Exactly the lines from the beginning of the records to the line with "right eye: (251, 102)", both ends included, are to be given again, and pictures are to be left out.
___ RECORDED INFORMATION ___
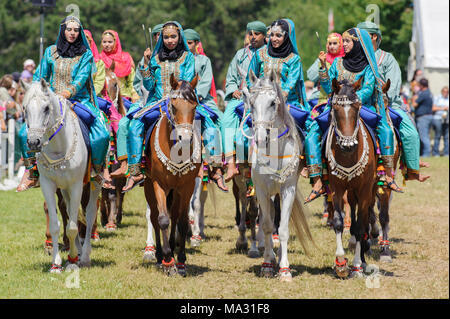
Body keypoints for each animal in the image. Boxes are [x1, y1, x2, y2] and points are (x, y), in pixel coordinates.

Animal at [23, 79, 101, 272]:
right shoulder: (48, 185)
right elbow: (56, 224)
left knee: (89, 214)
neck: (59, 147)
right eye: (25, 109)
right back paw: (78, 251)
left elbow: (73, 227)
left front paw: (72, 261)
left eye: (46, 108)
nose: (33, 142)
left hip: (94, 183)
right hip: (64, 189)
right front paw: (56, 263)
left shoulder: (76, 185)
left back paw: (84, 256)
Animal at [143, 74, 201, 276]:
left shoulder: (187, 186)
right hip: (149, 185)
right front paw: (168, 261)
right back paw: (160, 255)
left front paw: (181, 261)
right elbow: (162, 220)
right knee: (154, 216)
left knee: (175, 215)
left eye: (194, 106)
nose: (185, 139)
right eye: (174, 106)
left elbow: (182, 222)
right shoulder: (159, 183)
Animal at [241, 70, 314, 282]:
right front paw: (267, 264)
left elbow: (283, 229)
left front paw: (285, 269)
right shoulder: (261, 190)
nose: (259, 138)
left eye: (273, 103)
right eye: (251, 102)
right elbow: (266, 225)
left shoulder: (287, 189)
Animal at [324, 79, 380, 278]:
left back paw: (362, 260)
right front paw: (341, 263)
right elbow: (339, 222)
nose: (348, 146)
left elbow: (360, 227)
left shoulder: (364, 190)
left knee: (364, 220)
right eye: (335, 108)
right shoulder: (337, 188)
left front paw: (356, 265)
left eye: (357, 107)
___
■ ANSWER BOX ■
Body keypoints for each animal in the image. Boxes are [x1, y1, x2, y2] and points are (x, y), in pixel coordinates.

Animal at [23, 79, 101, 272]:
right shoulder: (48, 185)
right elbow: (56, 224)
left knee: (89, 214)
neck: (59, 147)
right eye: (25, 109)
right back paw: (78, 251)
left elbow: (73, 227)
left front paw: (72, 261)
left eye: (46, 108)
nose: (33, 142)
left hip: (94, 183)
right hip: (64, 189)
right front paw: (56, 263)
left shoulder: (76, 185)
left back paw: (84, 256)
Animal at [143, 74, 201, 276]:
left shoulder: (187, 186)
right hip: (149, 185)
right front paw: (168, 261)
right back paw: (160, 255)
left front paw: (181, 261)
right elbow: (162, 220)
right knee: (154, 216)
left knee: (175, 215)
left eye: (194, 106)
nose: (185, 139)
right eye: (174, 106)
left elbow: (182, 222)
right shoulder: (159, 183)
Animal at [241, 70, 314, 282]:
right front paw: (267, 264)
left elbow: (283, 229)
left front paw: (285, 269)
right shoulder: (261, 190)
nose: (259, 138)
left eye: (273, 103)
right eye: (251, 102)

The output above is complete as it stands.